Scheduled to appear Aug. 28 along with the annual Revolutionary War Reenactment performance of the First Crossing and Donegal Regiments at Moland House were the Penns Woods Puppet Theater, Colonial cooking, lacemaker, brewer, gunsmith, folk artist, and woodworkers.
Unable to reschedule, they will wait eagerly in the wings for next year.
In the past it proved difficult at best to reschedule the varied artisans and volunteer, according to JoAnne Mullen, reenactment chair. Moland House is staffed strictly on a volunteer basis. Many are not available to convene at another time.
“Each year at the time of the Neshaminy encampment a reenactment celebrates the events of 1777,” said Dave Mullen, former president. “Over the past 15 years the event has drawn 300 to 600 attendees per seasonal event.”
Moland House, Washington’s Headquarters Farm, is a stone farmhouse built around 1750, by John Moland from London, a prominent Philadelphia and Bucks County lawyer. The house served as headquarters for Gen.

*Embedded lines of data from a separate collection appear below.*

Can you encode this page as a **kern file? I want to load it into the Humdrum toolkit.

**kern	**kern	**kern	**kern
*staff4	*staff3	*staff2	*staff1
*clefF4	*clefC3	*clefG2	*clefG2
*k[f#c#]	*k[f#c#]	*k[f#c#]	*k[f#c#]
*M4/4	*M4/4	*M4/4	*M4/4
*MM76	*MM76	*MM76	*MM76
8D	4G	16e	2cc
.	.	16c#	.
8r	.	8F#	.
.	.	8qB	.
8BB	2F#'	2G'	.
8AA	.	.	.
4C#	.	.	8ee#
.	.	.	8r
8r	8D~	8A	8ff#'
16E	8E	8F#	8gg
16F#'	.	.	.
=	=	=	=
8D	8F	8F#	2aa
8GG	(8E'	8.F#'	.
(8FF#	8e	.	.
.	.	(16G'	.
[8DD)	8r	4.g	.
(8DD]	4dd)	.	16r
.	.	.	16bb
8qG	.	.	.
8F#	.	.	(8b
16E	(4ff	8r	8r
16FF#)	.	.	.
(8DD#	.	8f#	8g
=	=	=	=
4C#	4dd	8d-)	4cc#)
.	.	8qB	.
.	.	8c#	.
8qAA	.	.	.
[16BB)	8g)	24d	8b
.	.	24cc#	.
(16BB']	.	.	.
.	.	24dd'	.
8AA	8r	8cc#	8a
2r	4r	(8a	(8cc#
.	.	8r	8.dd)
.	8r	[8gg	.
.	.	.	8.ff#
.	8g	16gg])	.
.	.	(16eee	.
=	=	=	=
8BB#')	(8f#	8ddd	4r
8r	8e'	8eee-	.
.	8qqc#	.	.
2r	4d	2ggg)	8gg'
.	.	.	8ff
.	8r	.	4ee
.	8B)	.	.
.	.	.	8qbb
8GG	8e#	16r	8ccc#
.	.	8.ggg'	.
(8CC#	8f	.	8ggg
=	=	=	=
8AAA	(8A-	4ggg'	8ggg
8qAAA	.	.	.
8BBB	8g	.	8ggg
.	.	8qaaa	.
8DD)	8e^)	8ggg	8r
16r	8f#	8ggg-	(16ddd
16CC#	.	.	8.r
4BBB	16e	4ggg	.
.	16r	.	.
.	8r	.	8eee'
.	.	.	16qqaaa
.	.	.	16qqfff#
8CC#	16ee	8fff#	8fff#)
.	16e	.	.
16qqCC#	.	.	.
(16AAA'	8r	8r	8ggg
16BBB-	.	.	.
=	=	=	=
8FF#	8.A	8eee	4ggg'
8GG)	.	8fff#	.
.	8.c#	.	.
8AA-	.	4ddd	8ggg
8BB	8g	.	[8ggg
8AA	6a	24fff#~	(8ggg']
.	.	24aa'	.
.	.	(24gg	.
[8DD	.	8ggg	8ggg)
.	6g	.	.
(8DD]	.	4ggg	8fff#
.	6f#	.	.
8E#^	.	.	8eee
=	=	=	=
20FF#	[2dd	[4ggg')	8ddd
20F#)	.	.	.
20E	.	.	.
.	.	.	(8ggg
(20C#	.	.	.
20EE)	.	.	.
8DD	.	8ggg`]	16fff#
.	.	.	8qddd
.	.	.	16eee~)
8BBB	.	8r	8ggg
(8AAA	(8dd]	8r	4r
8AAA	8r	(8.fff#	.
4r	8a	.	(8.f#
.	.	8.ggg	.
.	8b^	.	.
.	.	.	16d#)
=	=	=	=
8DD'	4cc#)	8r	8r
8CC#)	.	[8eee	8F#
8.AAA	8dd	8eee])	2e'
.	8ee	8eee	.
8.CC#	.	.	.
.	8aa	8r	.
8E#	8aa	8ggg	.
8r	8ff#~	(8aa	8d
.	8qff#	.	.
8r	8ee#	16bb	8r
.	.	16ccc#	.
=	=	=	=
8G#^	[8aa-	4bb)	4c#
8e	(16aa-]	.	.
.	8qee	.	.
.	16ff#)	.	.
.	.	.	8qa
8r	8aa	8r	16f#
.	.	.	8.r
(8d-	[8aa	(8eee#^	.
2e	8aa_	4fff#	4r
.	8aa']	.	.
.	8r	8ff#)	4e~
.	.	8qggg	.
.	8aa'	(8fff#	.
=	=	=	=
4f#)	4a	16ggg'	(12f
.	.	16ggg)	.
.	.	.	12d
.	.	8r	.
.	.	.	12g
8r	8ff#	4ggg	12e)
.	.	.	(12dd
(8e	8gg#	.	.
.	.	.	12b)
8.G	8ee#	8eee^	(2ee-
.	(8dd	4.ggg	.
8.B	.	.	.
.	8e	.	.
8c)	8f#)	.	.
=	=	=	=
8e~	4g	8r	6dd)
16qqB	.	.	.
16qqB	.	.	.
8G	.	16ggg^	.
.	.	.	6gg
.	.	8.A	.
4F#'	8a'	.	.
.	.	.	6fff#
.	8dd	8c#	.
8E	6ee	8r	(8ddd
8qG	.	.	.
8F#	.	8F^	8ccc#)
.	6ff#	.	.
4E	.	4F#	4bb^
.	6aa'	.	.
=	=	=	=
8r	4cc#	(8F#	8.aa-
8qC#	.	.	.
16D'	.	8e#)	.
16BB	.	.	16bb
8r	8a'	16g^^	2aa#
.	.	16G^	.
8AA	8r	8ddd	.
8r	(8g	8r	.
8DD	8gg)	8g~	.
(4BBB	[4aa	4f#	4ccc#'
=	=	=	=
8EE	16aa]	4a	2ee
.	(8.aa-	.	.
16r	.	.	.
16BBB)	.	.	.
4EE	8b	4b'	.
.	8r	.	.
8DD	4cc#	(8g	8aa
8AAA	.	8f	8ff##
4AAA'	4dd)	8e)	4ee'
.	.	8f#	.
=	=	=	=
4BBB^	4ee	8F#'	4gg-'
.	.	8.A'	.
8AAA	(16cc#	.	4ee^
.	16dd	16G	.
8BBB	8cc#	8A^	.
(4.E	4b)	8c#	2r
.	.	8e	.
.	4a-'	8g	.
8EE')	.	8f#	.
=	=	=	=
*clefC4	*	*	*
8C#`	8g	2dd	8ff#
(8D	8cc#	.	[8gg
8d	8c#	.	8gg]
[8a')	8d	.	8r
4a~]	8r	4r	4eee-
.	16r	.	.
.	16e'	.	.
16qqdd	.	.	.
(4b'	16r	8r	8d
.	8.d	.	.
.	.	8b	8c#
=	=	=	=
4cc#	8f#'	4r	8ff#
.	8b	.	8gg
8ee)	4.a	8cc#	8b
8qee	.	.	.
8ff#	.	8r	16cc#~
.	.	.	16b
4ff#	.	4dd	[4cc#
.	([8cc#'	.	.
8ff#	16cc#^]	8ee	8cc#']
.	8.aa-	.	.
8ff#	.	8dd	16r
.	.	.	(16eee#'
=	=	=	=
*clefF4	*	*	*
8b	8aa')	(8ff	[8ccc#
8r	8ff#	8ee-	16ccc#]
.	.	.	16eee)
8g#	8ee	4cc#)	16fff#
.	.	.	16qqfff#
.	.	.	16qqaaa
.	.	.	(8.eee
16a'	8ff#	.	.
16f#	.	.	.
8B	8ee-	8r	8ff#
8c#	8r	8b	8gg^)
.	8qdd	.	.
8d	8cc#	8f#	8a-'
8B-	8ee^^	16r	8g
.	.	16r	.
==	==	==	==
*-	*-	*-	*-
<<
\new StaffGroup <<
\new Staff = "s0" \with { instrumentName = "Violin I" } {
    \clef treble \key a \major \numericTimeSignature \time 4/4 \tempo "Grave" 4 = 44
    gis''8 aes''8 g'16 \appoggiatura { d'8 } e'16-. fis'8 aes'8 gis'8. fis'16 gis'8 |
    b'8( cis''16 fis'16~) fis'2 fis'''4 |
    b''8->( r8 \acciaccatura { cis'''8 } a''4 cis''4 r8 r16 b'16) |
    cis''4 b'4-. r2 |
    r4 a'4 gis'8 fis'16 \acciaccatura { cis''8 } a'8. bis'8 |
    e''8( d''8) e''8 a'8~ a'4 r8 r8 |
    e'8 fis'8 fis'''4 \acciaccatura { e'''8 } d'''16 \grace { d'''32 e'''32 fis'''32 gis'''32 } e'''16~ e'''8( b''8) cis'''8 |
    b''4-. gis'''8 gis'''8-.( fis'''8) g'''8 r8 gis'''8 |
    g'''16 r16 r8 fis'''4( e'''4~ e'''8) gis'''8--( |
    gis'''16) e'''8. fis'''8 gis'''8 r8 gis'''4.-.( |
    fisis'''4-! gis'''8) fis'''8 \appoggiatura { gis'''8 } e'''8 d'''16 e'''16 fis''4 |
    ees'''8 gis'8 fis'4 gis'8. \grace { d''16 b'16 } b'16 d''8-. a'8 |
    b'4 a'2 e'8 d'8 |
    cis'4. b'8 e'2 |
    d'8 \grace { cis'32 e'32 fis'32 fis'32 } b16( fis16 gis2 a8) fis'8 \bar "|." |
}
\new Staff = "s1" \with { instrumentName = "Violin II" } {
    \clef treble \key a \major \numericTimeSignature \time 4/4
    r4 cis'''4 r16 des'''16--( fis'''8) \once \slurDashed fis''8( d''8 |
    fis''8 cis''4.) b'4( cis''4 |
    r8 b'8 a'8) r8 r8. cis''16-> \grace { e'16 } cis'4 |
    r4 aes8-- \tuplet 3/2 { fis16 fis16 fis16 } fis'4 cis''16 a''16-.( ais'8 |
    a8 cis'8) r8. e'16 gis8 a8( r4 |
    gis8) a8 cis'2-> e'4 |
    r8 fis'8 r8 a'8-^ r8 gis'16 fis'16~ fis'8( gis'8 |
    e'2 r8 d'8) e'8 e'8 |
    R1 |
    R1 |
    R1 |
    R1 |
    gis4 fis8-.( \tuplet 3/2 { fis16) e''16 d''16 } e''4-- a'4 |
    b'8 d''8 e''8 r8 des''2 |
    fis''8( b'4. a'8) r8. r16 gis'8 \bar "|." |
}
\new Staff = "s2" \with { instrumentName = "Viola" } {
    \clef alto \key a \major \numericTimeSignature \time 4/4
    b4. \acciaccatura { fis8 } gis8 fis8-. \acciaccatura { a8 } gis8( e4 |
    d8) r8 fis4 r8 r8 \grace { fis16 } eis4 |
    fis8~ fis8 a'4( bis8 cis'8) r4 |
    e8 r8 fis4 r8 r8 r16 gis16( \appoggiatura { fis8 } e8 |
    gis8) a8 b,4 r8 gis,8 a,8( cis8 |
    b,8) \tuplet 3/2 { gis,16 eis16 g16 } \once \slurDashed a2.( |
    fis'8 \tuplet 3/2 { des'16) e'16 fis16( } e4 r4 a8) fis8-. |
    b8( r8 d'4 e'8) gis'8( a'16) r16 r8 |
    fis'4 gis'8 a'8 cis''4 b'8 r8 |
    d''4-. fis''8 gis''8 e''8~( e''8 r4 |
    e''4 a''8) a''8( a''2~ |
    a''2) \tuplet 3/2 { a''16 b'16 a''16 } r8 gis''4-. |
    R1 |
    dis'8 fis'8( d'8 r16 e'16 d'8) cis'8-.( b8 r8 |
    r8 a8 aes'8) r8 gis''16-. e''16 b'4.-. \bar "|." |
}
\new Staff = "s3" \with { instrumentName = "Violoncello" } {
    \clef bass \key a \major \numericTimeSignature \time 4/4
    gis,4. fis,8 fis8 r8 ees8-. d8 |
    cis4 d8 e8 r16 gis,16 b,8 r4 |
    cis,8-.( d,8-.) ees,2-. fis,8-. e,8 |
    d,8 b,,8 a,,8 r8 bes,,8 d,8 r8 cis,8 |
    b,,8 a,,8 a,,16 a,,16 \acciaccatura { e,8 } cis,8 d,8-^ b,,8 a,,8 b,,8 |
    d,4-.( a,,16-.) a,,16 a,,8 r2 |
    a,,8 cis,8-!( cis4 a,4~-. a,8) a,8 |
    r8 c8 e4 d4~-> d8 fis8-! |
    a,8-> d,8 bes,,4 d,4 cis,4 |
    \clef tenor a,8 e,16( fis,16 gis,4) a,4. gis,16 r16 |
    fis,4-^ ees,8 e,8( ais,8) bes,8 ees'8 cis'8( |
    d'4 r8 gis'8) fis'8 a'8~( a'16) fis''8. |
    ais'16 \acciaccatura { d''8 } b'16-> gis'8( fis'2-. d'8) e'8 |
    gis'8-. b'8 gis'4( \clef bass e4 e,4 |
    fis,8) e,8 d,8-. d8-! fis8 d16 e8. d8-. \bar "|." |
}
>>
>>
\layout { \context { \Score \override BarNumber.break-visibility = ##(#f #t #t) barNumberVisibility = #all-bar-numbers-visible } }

George Washington during the American Revolutionary War from Aug. 10 to 23, 1777 on his way to the Battle of Brandywine. The encampment stretched along Old York Road, and Bristol Road from Mearns Road to Meetinghouse Road.
In the early evening of Aug. 10, 1777, 11,000 Continental Army and militia soldiers were marching up York Road on their way to Coryell’s Ferry (New Hope), intending to camp four miles beyond the Delaware River in New Jersey. Gen. George Washington received a dispatch from John Hancock, president of the Second Continental Congress, informing him that the 260-vessel British fleet, hauling 17,000 British Army and Hessian troops led by Gen. William Howe, was 50 miles south of the Delaware Capes (May and Henlopen) on Aug. 7.
Unsure and wary of Howe’s intentions, Washington immediately halted his force to encamp around the bridge over the Little Neshaminy Creek in Warwick Township. He selected the substantial stone dwelling of Widow Moland as his headquarters on the farm north of the bridge. Gen. Washington held a Council of War with his four major generals and six brigadier generals in the Moland House.